This will be important to use it for fserror reporting.
Signed-off-by: Christoph Hellwig <hch@lst.de>
---
block/bio.c | 7 +++----
fs/buffer.c | 5 ++++-
fs/iomap/ioend.c | 11 ++++++++---
include/linux/bio.h | 17 +++++++++++++++++
include/linux/blk_types.h | 1 -
include/linux/buffer_head.h | 2 ++
include/linux/iomap.h | 6 +++++-
7 files changed, 39 insertions(+), 10 deletions(-)
diff --git a/block/bio.c b/block/bio.c
index 550eb770bfa6..88d191455762 100644
--- a/block/bio.c
+++ b/block/bio.c
@@ -1753,7 +1753,7 @@ static void bio_complete_work_fn(struct work_struct *w)
} while (1);
}
-static void bio_queue_completion(struct bio *bio)
+void __bio_complete_in_task(struct bio *bio)
{
struct bio_complete_batch *batch = this_cpu_ptr(&bio_complete_batch);
@@ -1761,6 +1761,7 @@ static void bio_queue_completion(struct bio *bio)
mod_delayed_work_on(batch->cpu, bio_complete_wq,
&batch->work, 1);
}
+EXPORT_SYMBOL_GPL(__bio_complete_in_task);
static inline bool bio_remaining_done(struct bio *bio)
{
@@ -1836,9 +1837,7 @@ void bio_endio(struct bio *bio)
}
#endif
- if (!in_task() && bio_flagged(bio, BIO_COMPLETE_IN_TASK))
- bio_queue_completion(bio);
- else if (bio->bi_end_io)
+ if (bio->bi_end_io)
bio->bi_end_io(bio);
}
EXPORT_SYMBOL(bio_endio);
diff --git a/fs/buffer.c b/fs/buffer.c
index 289ab33fe3fd..b5de776c8491 100644
--- a/fs/buffer.c
+++ b/fs/buffer.c
@@ -2673,6 +2673,9 @@ static void end_bio_bh_io_sync(struct bio *bio)
{
struct buffer_head *bh = bio->bi_private;
+ if (buffer_dropbehind(bh) && bio_complete_in_task(bio))
+ return;
+
if (unlikely(bio_flagged(bio, BIO_QUIET)))
set_bit(BH_Quiet, &bh->b_state);
@@ -2725,7 +2728,7 @@ static void submit_bh_wbc(blk_opf_t opf, struct buffer_head *bh,
buffer_set_crypto_ctx(bio, bh, GFP_NOIO);
if (folio_test_dropbehind(bh->b_folio))
- bio_set_flag(bio, BIO_COMPLETE_IN_TASK);
+ set_buffer_dropbehind(bh);
bio->bi_iter.bi_sector = bh->b_blocknr * (bh->b_size >> 9);
bio->bi_write_hint = write_hint;
diff --git a/fs/iomap/ioend.c b/fs/iomap/ioend.c
index 892dbfc77ae9..a32ece8a3ee3 100644
--- a/fs/iomap/ioend.c
+++ b/fs/iomap/ioend.c
@@ -117,6 +117,12 @@ static void ioend_writeback_end_bio(struct bio *bio)
{
struct iomap_ioend *ioend = iomap_ioend_from_bio(bio);
+ /* Page cache invalidation cannot be done in irq context. */
+ if (ioend->io_flags & IOMAP_IOEND_DONTCACHE) {
+ if (bio_complete_in_task(bio))

━━━━

_Exercises to complete_:
[A] Rewrite the kernel patch starting at "bio->bi_end_io(bio);" and ending at "if (unlikely(bio_flagged(bio, BIO_QUIET)))", swapping "bi_private" for "bi_context".
[B] In the kernel patch, what reason does the comment in ioend_writeback_end_bio give for checking the IOMAP_IOEND_DONTCACHE flag and calling bio_complete_in_task?

━━━━

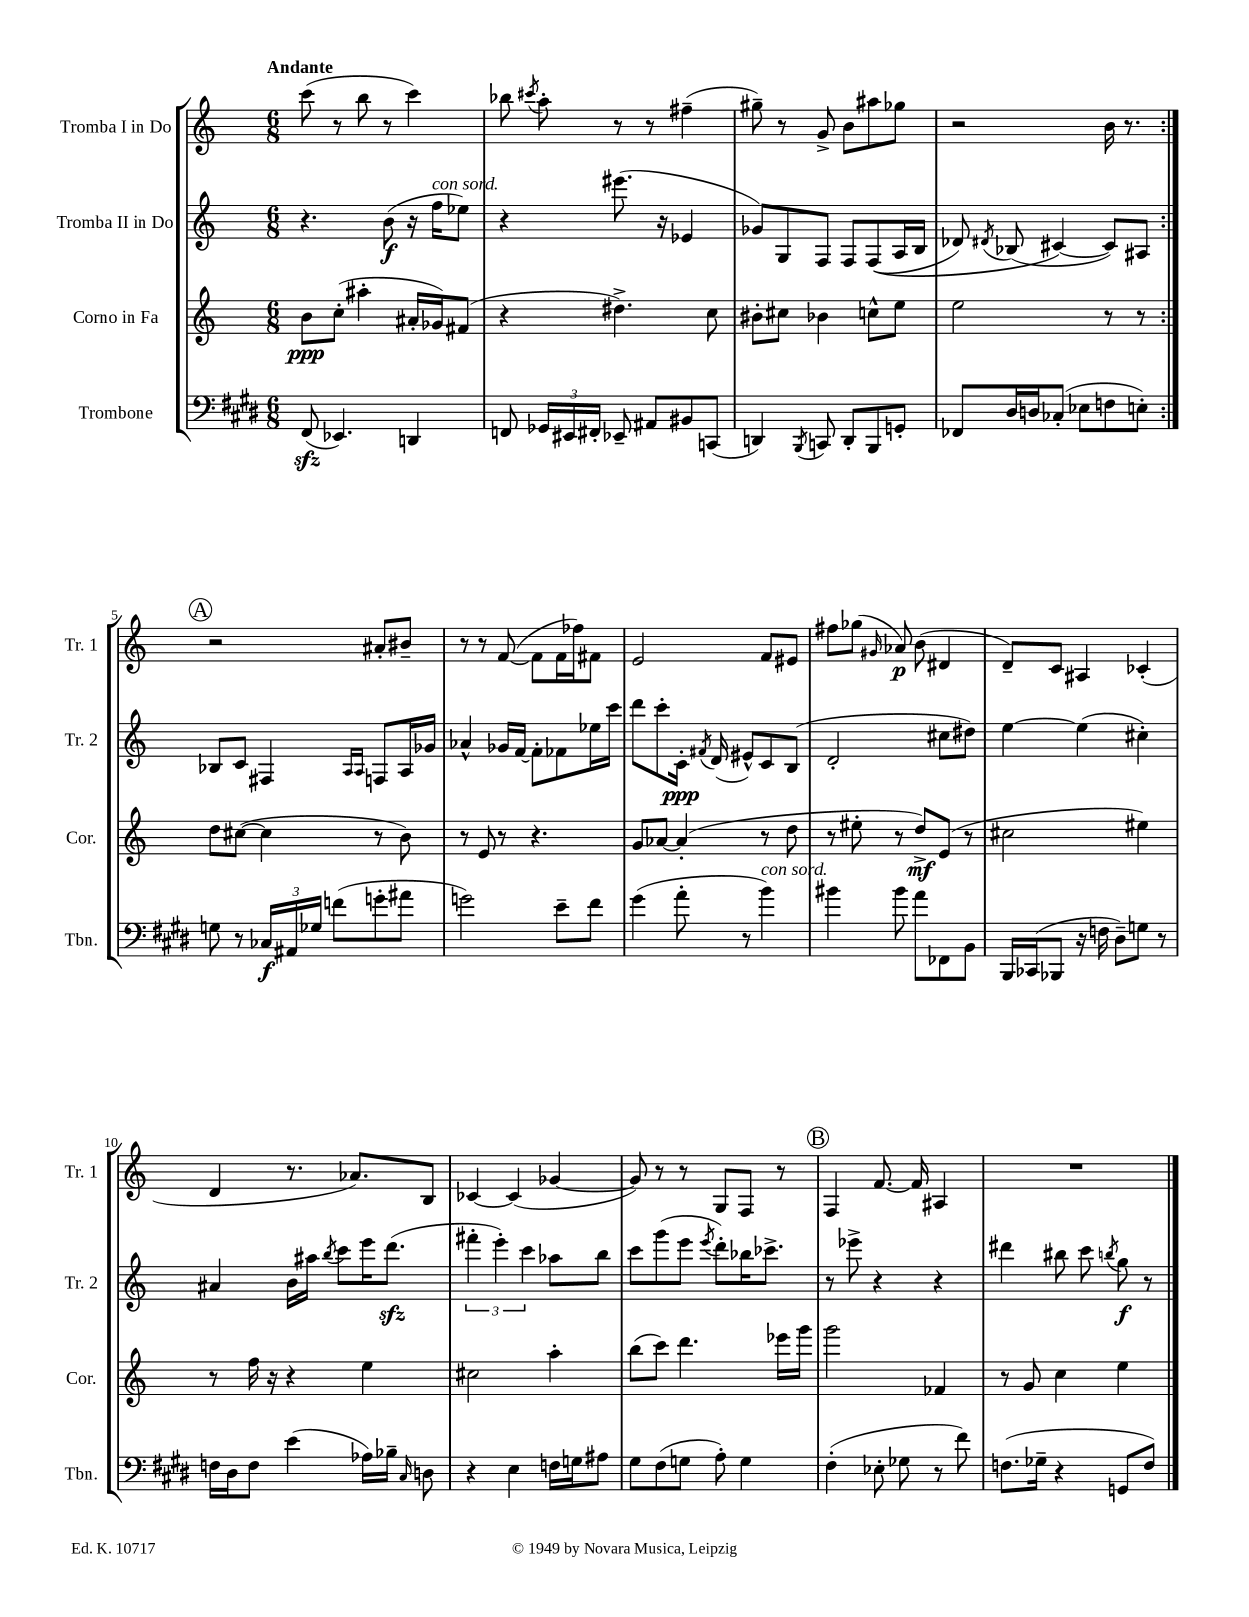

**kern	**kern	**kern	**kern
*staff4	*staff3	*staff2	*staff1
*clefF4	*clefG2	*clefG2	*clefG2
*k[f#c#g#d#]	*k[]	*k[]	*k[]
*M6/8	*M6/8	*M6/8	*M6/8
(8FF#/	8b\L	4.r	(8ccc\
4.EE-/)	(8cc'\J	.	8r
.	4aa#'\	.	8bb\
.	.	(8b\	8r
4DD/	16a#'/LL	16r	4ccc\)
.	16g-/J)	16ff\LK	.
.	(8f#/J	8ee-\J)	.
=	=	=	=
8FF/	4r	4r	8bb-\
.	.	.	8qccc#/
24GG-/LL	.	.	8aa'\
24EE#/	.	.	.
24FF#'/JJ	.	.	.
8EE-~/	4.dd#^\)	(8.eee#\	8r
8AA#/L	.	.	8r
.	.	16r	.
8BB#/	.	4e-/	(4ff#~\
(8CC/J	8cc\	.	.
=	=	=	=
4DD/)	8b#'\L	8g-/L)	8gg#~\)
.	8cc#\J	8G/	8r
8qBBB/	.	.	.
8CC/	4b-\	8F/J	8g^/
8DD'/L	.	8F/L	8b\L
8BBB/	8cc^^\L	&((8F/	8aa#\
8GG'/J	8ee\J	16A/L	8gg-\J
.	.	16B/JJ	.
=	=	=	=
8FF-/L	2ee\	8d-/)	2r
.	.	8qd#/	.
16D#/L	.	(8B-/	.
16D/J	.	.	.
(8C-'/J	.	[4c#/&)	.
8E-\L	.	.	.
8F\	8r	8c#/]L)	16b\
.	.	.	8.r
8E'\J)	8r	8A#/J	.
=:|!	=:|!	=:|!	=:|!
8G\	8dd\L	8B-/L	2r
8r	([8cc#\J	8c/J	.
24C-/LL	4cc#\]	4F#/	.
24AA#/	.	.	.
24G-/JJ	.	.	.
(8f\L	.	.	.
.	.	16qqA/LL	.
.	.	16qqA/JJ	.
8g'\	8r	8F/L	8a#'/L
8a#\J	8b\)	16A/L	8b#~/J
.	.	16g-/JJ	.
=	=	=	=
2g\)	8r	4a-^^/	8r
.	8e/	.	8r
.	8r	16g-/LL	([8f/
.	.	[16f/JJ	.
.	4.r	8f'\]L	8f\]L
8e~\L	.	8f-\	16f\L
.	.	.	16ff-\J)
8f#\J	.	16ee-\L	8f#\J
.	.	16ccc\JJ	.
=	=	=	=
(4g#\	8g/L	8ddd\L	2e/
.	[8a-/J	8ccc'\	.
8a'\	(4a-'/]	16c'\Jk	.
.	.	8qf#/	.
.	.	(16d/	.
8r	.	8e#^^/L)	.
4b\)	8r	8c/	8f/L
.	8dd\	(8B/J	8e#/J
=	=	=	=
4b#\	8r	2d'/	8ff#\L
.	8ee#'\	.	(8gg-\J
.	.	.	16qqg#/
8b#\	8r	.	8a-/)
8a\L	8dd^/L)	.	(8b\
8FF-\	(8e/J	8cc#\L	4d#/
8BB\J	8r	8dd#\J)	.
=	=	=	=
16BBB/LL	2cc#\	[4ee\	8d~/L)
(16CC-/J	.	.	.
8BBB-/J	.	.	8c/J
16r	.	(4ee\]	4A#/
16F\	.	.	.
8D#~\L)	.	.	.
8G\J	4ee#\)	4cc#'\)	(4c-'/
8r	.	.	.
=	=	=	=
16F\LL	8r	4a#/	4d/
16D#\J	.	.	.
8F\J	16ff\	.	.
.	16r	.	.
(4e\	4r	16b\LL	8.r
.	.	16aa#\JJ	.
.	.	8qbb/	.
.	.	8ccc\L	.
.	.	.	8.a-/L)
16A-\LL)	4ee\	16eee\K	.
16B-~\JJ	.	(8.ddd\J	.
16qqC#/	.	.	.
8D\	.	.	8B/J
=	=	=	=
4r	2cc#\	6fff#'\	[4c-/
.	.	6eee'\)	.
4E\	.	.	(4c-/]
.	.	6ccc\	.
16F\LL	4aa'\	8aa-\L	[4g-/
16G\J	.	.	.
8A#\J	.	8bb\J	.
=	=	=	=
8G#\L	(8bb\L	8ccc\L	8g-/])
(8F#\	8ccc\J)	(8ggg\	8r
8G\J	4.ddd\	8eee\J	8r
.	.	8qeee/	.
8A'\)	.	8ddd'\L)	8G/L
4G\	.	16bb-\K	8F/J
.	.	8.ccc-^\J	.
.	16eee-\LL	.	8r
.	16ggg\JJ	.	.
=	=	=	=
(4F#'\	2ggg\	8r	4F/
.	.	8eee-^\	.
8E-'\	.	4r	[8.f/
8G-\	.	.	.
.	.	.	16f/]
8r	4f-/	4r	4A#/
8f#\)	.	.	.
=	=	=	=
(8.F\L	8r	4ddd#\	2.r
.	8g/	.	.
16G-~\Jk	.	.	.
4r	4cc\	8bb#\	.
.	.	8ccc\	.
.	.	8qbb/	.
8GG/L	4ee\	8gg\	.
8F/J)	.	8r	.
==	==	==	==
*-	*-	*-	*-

━━━━

_Results of the tasks_:
[A]
bio->bi_end_io(bio);
}
EXPORT_SYMBOL(bio_endio);
diff --git a/fs/buffer.c b/fs/buffer.c
index 289ab33fe3fd..b5de776c8491 100644
--- a/fs/buffer.c
+++ b/fs/buffer.c
@@ -2673,6 +2673,9 @@ static void end_bio_bh_io_sync(struct bio *bio)
{
struct buffer_head *bh = bio->bi_context;
+ if (buffer_dropbehind(bh) && bio_complete_in_task(bio))
+ return;
+
if (unlikely(bio_flagged(bio, BIO_QUIET)))

[B] The comment says that page cache invalidation cannot be done in irq context.